▶ [Extrait fourni]:
Parfois, cependant, la divergence de pronostic tient non pas à une mauvaise compréhension de l’évaluation du médecin, mais à la manière différente de voir des proches. Dans l’étude, presque 60 % des cas de désaccord entre le pronostic du proche et celui du médecin s’expliquaient au moins partiellement ainsi. « Nos données semblent indiquer qu’il est nécessaire non seulement d’intervenir pour rendre les informations sur le pronostic plus compréhensibles, mais aussi de s’occuper des facteurs émotifs et psychologiques qui influencent les attentes des proches concernant le pronostic », indiquent les chercheurs.

Un message d’équipe

Le Dr White et ses collaborateurs estiment que les cliniciens devraient de manière automatique vérifier auprès des proches leur perception du pronostic avant de discuter du but des soins. Un optimisme démesuré chez les familles, indiquent-ils, comporte un risque : la surutilisation de traitements effractifs chez des patients mourants et la sous-utilisation des soins palliatifs.

Le Dr Poulin contourne cette difficulté par le dialogue. « On peut facilement percevoir si les proches sont prêts à recevoir une mauvaise nouvelle. Lorsqu’ils ne le sont pas encore, il faut les faire cheminer. C’est souvent le travail que l’on a à faire : leur montrer que finalement le problème de santé du patient est beaucoup plus grave que ce qu’on pensait au départ. Je trouve néanmoins très important de ne pas arriver dès le début comme un bulldozer et de ne pas assommer les pro­ches avec une mauvaise nouvelle. »

Par ailleurs, la communication avec les familles est souvent, de nos jours, une affaire d’équipe. Selon le Dr Azoulay et ses collaborateurs, pour une communication optimale, tous les cliniciens et autres professionnels de la santé qui s’occupent du patient doivent s’entendre pour transmettre un message unique et cohérent aux proches.

« Je serais curieux de refaire l’étude avec l’approche multidisciplinaire que l’on a maintenant, mentionne pour sa part le Dr Poulin, également professeur adjoint à l’Université de Sherbrooke. Au cours des cinq à dix dernières années, beaucoup de changements ont été apportés dans les différentes unités de soins in­ten­sifs concernant la communication avec les familles. Je crois que le contact avec l’équipe multidisciplinaire plutôt qu’uniquement avec l’intensiviste qui, auparavant, rencontrait seul les familles changerait beaucoup les résultats. Avec l’approche multidisciplinaire, on dit tous la même chose au patient. C’est la particularité d’une équipe. Tout le monde a des idées différentes, mais le message final est commun. »

▶ [Extraits de données]:
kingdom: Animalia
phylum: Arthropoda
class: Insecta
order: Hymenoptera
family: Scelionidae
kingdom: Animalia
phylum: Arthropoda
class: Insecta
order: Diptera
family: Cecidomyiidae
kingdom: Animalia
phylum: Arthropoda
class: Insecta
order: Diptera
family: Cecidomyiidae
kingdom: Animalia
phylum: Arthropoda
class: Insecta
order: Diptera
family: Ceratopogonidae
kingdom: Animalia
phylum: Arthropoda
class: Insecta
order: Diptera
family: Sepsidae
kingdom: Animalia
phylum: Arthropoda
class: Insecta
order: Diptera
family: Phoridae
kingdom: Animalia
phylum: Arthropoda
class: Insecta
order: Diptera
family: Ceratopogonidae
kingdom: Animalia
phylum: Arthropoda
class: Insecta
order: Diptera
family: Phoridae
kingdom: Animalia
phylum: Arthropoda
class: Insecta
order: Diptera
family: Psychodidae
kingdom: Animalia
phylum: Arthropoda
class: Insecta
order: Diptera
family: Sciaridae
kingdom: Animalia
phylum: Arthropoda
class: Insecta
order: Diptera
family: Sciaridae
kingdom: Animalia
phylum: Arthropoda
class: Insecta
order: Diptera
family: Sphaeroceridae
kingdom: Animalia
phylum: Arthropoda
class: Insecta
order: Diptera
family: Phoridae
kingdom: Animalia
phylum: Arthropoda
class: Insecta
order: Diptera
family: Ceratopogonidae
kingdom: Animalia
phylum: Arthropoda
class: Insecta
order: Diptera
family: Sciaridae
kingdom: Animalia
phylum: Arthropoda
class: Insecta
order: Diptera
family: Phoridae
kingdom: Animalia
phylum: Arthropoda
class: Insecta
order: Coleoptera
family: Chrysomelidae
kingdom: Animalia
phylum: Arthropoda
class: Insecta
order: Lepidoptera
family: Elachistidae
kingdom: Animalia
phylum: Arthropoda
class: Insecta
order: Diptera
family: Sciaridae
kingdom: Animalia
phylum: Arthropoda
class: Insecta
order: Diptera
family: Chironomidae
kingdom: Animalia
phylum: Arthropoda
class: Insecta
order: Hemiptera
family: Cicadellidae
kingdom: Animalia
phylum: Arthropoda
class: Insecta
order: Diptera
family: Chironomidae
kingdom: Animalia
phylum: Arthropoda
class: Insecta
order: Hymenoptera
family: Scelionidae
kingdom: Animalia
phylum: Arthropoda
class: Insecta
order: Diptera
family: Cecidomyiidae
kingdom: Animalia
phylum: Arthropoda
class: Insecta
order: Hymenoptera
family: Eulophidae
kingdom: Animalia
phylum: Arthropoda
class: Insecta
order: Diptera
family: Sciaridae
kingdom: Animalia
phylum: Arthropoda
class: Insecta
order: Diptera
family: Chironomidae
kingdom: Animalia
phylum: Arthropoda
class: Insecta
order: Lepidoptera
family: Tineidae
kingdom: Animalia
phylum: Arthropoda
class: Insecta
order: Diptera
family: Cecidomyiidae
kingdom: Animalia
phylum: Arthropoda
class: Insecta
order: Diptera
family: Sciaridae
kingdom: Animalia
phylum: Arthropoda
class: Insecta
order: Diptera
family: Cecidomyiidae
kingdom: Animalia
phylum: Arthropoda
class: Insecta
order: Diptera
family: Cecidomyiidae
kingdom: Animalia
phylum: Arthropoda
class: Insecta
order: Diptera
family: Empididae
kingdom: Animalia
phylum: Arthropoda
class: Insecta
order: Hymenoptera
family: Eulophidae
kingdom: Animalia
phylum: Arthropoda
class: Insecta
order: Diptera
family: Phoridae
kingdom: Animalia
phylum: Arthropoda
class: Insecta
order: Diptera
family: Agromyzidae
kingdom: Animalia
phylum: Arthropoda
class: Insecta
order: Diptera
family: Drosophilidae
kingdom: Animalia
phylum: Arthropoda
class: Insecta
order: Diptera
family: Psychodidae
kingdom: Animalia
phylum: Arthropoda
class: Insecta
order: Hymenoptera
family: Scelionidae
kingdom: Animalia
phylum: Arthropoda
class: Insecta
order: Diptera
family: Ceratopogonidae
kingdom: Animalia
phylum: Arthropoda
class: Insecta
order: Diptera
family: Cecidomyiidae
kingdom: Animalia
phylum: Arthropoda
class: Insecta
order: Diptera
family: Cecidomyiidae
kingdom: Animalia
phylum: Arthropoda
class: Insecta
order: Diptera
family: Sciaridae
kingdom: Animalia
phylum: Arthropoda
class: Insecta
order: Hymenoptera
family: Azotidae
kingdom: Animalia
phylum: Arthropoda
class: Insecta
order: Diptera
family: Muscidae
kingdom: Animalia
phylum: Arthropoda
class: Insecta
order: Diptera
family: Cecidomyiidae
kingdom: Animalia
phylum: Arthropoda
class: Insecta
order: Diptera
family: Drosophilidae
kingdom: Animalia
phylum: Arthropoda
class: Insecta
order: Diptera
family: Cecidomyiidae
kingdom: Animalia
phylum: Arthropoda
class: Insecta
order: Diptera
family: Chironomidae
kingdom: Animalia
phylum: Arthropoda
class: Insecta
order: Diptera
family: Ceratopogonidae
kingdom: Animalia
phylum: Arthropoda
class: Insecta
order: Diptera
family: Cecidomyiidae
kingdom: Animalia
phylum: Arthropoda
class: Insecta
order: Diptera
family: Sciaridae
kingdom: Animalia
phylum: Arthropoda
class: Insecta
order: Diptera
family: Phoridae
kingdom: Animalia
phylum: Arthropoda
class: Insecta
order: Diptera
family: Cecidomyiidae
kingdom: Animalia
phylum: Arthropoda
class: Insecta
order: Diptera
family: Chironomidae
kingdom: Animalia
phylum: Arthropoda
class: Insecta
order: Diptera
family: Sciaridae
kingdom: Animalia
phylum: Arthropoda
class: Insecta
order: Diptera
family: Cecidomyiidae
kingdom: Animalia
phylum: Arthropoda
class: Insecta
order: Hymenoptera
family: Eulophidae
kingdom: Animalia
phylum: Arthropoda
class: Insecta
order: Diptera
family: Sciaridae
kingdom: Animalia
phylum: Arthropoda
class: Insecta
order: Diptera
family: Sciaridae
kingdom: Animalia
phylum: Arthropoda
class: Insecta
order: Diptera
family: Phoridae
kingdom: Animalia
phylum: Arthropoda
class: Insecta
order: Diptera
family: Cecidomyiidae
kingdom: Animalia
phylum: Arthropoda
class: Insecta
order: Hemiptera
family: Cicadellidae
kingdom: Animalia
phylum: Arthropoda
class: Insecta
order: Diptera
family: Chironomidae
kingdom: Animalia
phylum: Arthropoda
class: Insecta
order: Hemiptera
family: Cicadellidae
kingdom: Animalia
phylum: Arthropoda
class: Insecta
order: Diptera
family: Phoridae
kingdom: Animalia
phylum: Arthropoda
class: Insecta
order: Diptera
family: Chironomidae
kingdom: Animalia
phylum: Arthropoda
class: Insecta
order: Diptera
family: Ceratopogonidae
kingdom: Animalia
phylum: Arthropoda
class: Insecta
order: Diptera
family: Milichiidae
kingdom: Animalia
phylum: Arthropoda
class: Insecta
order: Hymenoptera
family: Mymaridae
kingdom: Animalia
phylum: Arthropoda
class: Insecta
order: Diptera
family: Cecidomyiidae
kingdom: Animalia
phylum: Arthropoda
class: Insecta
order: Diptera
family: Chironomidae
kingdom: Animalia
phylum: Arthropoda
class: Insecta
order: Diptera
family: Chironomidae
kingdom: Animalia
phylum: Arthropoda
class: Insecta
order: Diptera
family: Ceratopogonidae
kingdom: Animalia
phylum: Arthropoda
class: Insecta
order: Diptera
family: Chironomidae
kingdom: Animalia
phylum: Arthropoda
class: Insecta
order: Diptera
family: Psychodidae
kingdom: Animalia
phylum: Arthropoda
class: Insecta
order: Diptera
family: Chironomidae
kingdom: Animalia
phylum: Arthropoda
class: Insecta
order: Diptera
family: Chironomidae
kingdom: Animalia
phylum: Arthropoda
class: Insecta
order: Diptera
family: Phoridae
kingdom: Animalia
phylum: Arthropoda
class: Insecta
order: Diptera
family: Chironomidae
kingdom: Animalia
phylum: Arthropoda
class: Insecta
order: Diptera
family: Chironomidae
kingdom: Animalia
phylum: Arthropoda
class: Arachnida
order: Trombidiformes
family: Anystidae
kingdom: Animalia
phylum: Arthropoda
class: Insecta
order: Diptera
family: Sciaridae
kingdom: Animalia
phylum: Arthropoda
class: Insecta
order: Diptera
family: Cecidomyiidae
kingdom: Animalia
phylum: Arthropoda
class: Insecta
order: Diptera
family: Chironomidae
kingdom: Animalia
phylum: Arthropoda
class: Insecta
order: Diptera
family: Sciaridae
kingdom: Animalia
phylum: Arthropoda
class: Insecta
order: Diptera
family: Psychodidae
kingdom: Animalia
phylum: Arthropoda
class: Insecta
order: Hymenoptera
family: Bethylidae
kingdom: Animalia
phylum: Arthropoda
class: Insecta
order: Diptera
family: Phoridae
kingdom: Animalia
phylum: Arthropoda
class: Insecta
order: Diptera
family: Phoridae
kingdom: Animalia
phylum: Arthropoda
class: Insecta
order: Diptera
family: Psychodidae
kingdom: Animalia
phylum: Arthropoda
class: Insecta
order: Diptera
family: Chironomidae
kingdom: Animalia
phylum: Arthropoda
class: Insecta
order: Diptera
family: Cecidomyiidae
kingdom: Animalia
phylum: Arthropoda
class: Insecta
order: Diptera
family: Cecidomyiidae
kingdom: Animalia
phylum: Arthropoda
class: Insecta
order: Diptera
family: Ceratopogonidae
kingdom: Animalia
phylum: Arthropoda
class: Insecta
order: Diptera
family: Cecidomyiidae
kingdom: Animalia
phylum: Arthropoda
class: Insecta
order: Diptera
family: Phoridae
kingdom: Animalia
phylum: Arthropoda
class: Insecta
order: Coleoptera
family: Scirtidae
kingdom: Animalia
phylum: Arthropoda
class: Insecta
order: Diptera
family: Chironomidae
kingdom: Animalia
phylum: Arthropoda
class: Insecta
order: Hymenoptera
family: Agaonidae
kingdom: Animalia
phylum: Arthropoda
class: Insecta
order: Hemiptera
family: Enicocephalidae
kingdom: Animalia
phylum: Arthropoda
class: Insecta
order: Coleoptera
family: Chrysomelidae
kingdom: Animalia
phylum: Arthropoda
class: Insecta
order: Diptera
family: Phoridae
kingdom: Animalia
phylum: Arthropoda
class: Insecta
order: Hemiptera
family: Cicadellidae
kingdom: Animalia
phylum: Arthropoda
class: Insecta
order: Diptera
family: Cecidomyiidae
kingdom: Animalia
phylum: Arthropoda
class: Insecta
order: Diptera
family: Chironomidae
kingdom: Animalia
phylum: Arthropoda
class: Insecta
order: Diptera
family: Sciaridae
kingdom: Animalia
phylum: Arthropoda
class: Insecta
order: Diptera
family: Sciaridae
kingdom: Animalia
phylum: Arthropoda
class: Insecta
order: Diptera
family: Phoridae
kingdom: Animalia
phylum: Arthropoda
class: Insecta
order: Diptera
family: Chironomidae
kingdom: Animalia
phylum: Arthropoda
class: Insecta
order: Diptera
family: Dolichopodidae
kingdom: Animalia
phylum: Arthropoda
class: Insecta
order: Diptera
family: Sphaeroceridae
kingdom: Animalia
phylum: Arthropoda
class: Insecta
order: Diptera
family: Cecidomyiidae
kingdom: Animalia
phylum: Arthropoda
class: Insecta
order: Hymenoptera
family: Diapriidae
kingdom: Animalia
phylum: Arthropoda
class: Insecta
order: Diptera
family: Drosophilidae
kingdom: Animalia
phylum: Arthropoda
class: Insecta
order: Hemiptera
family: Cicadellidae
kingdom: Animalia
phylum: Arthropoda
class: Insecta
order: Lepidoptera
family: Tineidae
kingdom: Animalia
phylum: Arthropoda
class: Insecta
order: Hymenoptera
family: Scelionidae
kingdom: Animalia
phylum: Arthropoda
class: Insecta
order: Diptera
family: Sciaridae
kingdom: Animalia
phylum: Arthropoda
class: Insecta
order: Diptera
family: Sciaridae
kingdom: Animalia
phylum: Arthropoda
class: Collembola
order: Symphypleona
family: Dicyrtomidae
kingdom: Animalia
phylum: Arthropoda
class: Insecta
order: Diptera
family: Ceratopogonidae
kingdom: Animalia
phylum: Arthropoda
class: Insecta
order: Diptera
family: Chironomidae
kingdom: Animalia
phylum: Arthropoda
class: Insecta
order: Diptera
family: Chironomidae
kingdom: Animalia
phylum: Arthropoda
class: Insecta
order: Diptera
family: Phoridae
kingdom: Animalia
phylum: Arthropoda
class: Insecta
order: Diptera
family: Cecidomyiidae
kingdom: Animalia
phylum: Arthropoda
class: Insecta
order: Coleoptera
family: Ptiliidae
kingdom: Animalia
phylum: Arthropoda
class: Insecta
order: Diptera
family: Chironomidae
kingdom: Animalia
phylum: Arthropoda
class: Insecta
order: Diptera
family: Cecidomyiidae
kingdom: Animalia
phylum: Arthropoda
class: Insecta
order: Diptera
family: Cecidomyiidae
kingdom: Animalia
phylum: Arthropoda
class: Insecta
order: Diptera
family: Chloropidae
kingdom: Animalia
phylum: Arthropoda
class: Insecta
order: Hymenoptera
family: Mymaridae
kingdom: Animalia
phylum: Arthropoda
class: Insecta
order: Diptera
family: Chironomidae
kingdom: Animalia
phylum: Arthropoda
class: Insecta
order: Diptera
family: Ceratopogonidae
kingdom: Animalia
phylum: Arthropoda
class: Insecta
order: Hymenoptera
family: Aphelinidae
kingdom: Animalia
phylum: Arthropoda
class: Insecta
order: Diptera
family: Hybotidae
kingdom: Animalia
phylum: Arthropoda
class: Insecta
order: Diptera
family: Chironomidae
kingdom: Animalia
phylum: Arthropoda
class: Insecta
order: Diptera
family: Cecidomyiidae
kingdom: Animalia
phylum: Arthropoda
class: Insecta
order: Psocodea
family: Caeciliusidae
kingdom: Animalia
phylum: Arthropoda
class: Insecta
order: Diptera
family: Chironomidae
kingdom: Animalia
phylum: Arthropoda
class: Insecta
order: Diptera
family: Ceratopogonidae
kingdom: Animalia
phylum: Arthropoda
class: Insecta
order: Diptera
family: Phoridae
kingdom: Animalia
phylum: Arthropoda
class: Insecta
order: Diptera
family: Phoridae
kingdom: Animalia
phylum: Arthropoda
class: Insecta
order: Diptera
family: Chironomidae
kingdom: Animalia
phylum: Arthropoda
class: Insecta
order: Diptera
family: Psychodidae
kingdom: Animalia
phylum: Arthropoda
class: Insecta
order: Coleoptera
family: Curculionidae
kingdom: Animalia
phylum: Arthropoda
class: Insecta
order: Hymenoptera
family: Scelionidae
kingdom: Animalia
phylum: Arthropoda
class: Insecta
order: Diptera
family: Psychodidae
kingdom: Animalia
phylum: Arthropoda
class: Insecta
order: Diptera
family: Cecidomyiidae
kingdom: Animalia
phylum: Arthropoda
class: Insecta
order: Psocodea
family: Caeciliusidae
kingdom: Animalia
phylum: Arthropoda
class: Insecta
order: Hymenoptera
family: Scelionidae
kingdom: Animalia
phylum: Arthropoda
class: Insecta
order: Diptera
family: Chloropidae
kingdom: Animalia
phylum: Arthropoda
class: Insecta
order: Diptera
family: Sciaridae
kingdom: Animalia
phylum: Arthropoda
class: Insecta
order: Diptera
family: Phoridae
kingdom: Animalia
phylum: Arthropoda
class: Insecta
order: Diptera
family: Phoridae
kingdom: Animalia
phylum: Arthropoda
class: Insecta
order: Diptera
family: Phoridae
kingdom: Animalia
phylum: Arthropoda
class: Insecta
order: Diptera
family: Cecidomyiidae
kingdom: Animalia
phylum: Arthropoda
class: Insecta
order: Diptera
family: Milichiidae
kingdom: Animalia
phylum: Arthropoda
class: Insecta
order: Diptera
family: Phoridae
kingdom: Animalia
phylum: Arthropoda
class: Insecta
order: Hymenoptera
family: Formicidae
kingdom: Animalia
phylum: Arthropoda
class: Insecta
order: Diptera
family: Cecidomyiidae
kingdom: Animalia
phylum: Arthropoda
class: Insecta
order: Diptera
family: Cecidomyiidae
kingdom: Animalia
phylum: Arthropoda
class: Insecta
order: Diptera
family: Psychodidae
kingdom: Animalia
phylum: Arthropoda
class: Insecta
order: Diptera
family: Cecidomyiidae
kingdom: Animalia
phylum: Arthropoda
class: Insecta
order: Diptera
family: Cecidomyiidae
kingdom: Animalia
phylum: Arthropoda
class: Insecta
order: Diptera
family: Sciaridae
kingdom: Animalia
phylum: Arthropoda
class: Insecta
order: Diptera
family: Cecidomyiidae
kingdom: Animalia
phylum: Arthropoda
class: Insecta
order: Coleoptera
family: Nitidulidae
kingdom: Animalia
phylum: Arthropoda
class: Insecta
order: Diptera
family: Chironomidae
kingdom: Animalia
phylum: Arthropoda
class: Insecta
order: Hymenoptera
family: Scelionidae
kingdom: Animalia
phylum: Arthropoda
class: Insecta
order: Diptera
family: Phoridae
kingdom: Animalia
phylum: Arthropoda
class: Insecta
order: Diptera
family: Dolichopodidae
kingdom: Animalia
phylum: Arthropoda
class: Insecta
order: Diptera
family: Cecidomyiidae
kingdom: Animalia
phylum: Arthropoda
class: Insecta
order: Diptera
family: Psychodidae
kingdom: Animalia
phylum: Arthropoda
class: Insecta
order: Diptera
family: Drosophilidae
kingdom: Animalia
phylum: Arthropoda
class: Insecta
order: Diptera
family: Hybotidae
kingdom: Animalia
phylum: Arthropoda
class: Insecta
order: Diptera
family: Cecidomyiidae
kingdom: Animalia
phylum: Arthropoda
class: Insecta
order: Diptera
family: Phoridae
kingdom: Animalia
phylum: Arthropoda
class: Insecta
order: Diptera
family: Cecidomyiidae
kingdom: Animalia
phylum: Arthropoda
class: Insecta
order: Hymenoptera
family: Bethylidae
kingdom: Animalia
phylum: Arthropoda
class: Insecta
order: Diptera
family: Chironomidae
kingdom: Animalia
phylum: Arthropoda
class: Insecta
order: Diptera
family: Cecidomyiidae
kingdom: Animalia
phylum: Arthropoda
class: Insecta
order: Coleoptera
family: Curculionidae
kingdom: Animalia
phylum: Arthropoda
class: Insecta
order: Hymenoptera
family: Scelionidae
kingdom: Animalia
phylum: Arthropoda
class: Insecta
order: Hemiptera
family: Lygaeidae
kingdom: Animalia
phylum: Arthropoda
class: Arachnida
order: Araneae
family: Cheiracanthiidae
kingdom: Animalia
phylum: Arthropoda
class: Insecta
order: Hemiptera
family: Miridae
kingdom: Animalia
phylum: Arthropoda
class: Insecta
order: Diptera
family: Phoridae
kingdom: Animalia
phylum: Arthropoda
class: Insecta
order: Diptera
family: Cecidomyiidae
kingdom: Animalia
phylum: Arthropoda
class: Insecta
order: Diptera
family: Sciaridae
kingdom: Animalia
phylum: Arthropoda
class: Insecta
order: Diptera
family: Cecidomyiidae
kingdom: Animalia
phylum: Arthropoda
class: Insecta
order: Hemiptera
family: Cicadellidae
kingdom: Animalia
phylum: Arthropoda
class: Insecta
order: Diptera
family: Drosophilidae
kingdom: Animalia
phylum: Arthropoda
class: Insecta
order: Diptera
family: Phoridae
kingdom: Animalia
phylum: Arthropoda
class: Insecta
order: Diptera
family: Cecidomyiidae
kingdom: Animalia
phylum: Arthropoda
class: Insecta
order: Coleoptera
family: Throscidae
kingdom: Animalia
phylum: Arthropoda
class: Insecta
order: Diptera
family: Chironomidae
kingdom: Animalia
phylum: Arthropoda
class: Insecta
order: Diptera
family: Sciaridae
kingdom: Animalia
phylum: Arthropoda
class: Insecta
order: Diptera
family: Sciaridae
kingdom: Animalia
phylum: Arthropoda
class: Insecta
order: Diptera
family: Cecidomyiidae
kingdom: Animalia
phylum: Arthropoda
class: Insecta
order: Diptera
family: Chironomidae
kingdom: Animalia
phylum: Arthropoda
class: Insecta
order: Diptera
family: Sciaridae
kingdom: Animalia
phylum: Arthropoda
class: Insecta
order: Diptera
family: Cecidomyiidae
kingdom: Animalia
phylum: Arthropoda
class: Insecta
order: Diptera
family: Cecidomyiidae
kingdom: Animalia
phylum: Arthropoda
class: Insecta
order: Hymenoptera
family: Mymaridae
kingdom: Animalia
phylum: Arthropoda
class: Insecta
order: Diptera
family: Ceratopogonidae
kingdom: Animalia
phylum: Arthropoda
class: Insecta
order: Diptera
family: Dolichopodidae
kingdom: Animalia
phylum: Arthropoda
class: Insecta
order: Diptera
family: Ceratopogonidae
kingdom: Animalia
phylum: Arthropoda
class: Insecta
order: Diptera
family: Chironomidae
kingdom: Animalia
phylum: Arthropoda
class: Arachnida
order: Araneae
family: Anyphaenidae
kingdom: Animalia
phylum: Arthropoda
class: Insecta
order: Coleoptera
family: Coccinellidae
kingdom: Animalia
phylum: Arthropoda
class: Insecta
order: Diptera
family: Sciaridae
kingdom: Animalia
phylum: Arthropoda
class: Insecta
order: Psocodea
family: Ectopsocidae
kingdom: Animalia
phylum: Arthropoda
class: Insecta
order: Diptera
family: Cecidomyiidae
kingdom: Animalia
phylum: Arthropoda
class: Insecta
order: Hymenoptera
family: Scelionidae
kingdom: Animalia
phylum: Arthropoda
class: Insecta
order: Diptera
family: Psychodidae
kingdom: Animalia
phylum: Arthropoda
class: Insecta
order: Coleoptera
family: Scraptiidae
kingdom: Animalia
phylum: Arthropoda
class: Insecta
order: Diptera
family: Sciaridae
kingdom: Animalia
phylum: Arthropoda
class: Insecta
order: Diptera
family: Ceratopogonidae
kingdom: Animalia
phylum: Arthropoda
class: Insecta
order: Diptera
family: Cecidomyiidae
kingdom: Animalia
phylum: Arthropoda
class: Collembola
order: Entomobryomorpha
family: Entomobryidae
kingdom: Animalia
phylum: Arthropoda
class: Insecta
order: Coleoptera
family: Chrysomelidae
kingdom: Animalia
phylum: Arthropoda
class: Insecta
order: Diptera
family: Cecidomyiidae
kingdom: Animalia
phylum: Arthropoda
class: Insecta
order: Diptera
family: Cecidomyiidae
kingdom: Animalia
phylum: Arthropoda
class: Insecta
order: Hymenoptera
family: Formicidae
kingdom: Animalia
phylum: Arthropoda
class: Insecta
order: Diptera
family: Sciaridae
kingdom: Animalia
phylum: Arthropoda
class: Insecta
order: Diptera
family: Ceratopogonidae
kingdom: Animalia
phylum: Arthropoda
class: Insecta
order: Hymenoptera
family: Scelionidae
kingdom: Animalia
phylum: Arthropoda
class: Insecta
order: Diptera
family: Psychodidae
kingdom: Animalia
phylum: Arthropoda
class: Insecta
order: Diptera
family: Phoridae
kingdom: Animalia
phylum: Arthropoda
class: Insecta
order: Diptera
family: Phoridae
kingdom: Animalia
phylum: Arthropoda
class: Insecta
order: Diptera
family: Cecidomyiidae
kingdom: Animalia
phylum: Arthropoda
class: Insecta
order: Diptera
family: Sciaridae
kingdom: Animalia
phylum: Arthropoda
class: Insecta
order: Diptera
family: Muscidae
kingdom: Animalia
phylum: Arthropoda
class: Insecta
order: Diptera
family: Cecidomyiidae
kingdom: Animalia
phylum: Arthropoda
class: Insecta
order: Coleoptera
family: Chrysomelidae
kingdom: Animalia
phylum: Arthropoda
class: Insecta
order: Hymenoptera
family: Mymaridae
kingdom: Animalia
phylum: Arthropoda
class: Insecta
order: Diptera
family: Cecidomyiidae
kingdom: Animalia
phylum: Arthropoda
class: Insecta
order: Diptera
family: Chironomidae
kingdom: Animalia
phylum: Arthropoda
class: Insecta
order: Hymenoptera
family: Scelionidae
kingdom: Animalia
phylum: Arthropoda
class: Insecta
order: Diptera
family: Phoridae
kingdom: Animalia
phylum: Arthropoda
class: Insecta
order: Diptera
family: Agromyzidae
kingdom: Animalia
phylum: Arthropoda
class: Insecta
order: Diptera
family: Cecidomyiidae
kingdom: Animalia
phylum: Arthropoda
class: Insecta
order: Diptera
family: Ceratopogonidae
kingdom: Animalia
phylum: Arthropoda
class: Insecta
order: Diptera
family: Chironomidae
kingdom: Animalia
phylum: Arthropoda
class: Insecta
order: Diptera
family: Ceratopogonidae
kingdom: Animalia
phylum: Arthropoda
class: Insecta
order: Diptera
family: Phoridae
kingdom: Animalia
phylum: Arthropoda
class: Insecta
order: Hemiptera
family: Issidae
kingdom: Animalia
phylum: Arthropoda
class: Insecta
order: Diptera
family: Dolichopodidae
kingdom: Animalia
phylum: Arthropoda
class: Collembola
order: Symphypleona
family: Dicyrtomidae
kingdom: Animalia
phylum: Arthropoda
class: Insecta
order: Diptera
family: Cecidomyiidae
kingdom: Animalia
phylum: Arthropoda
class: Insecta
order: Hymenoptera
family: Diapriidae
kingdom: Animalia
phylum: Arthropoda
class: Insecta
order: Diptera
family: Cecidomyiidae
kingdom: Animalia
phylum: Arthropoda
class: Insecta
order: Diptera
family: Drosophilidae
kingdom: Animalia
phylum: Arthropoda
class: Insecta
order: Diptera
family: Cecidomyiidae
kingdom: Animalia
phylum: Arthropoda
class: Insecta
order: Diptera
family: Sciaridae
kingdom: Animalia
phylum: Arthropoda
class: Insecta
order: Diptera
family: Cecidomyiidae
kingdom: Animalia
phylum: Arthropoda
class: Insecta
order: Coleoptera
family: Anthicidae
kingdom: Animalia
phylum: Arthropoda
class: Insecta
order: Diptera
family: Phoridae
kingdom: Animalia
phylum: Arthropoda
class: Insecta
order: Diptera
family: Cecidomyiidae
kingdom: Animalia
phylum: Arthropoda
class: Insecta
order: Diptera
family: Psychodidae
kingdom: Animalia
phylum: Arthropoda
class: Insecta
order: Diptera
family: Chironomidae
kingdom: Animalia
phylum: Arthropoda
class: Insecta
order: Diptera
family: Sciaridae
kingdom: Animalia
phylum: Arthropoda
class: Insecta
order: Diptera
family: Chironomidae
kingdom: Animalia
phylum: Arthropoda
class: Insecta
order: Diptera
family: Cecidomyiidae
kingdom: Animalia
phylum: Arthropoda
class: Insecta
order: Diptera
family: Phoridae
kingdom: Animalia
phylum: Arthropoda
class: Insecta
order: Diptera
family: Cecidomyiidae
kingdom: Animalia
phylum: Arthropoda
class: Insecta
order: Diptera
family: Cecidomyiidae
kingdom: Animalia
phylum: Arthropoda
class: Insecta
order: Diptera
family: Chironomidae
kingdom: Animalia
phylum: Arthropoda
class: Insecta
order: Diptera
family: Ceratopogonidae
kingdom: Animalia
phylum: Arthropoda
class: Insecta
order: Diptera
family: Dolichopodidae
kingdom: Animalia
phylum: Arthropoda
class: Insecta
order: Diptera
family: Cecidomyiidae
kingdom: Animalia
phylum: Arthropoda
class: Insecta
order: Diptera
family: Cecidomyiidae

▶ [Consignes]: Rédigez la suite de l'article sur la communication du pronostic aux proches des patients en soins intensifs, en reprenant après sa dernière phrase. Les lignes n'ont aucun lien avec l'extrait fourni.

▶ [Réponse attendue]:
« C’est toujours bon de commencer une conversation avec les familles en cherchant à savoir où elles en sont dans leur cheminement. »

– Dr Yannick Poulin

Faire cheminer les familles

Le rôle du médecin n’est ainsi pas uniquement de relayer l’information. Il doit « optimiser la capacité des proches qui prendront les décisions pour le patient d’écouter, d’absorber, d’intégrer et d’utiliser les informations, dont celles concernant le pronostic des cliniciens », soulignent le Dr Azoulay et ses collègues.

Il faut prendre le temps d’accompagner les familles, estime pour sa part le Dr Poulin. « Quand j’ai commencé à pratiquer, ma mère m’a dit : “Il faut toujours garder à l’esprit que le médecin ne se souviendra pas de façon très précise de toutes les familles ni de tous les patients qu’il a perdu dans sa carrière. Mais les familles, elles, vont toujours se souvenir de lui. Elles n’oublient jamais le médecin qui leur a annoncé qu’il n’y avait plus rien à faire”. Garder cela en tête nous ramène au fait que même quand on est pressé, même quand on est fatigué, il faut toujours prendre le temps d’aider les familles à cheminer. » //

Bibliographie

1. White DB, Ernecoff N, Buddadhumaruk P et coll. Prevalence of and factors related to discordance about prognosis between physicians and surrogate decision makers of critically ill patients. JAMA 2016 ; 315 (19) : 2086-94.

2. Azoulay E, Kentish-Barnes N, Nelson JE. Communication with family caregivers in the intensive care unit: answers and questions. JAMA 2016 ; 315 (19) : 2075-7.